Minsky and Narrow Banking

Michael Stephens | August 24, 2012

The idea of breaking up the big banks, while seemingly growing in popularity, leaves a lot of unanswered questions.  And one of the biggest questions is probably this:  what will be the structure of the smaller institutions that remain after such a break up?  If these smaller institutions are allowed to entangle themselves in the same complex activities as before, then we will still be a long way from stabilizing the financial system.

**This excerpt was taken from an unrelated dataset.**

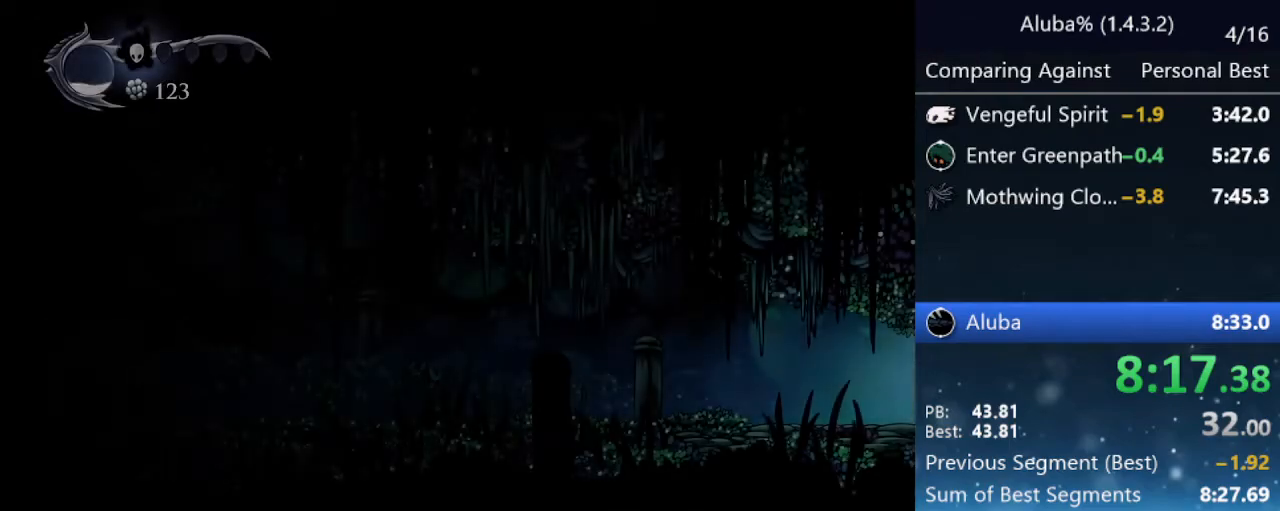
{"keys": ["dash", "left"], "events": [[33, "dash", "down"], [133, "dash", "up"], [167, "dash", "down"], [283, "dash", "up"], [317, "dash", "down"], [417, "dash", "up"], [467, "dash", "down"]]}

In this context (and with a recent IMF paper reconsidering the Depression-era “Chicago Plan”), Jan Kregel looks at one potential proposal for simplifying the financial structure; an alternative to Dodd-Frank’s partiality and complexity.  In his latest policy brief (“Minsky and the Narrow Banking Proposal: No Solution for Financial Reform“), Kregel looks at Hyman Minsky’s consideration of a narrow banking proposal in the mid-1990s (at the time, Minsky was looking at potential reforms for a post-Glass-Steagall financial system).  In this narrow banking proposal, commercial and investment banking functions would be separated into distinct subsidiaries of a bank holding company, with 100 percent reserves required for the deposit-taking subsidiary and a 100 percent ratio of capital to assets for the investment subsidiary.

Minsky eventually turned against the proposal, and Kregel likewise concludes that narrow banking is not the answer.  Among other reasons, Kregel notes that in such a narrow bank holding company system there would be no leverage, no liquidity creation, and no deposit-credit multiplier.  Banks would not be able to act as the “handmaiden to innovation and creative destruction,” as he puts it.  And for all that, the system would still be vulnerable to destabilization.  “[T]he real problem that must be solved,” Kregel writes, “lies in the way that regulation governs the provision of liquidity in the financial system.”